**Given entries**
┄┄┄┄┄┄┄┄┄┄
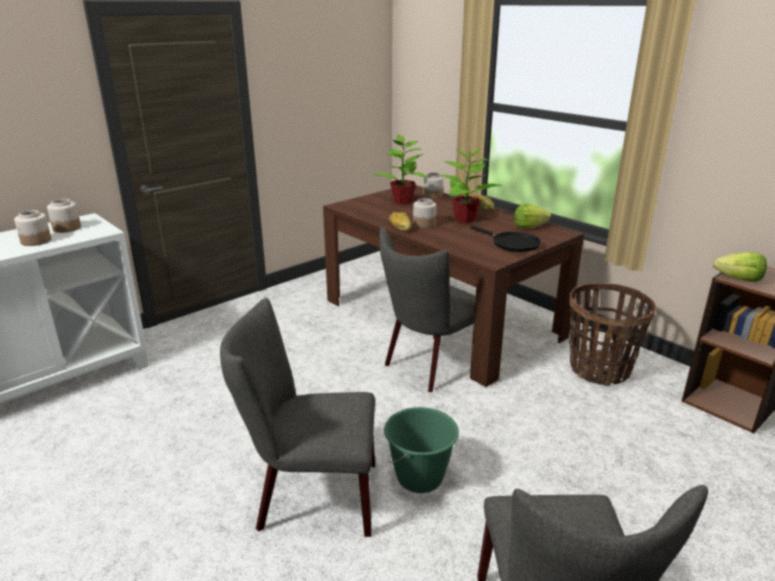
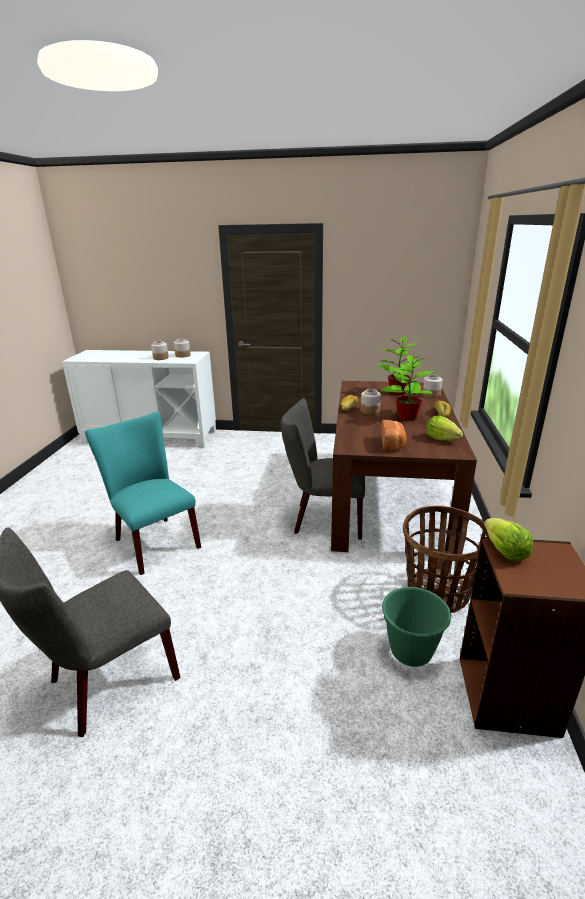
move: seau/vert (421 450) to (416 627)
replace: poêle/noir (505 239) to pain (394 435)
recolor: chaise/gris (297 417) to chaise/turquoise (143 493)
┄┄┄┄┄┄┄┄┄┄
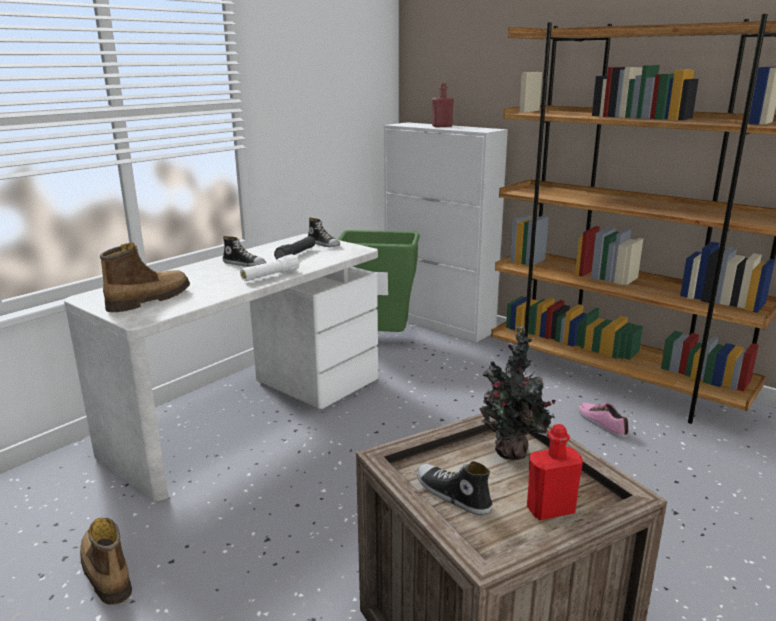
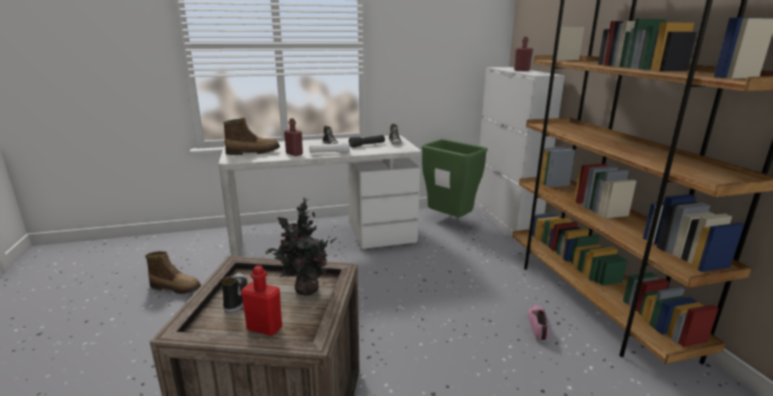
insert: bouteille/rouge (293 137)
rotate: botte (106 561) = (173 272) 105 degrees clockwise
┄┄┄┄┄┄┄┄┄┄
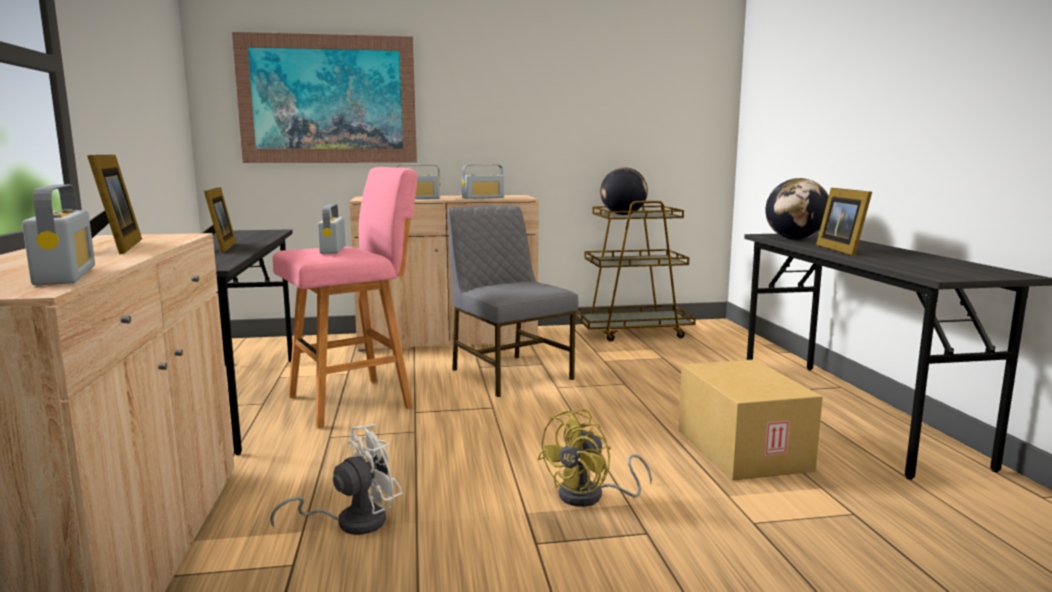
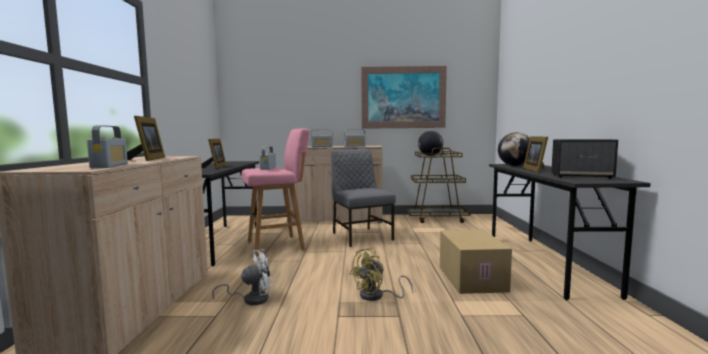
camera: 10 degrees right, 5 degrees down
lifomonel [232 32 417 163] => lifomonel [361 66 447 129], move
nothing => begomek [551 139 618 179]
┄┄┄┄┄┄┄┄┄┄
**Exercise requirements**
Find the word "move" in the records and pull out each line that has it.

**Result**
move: seau/vert (421 450) to (416 627)
lifomonel [232 32 417 163] => lifomonel [361 66 447 129], move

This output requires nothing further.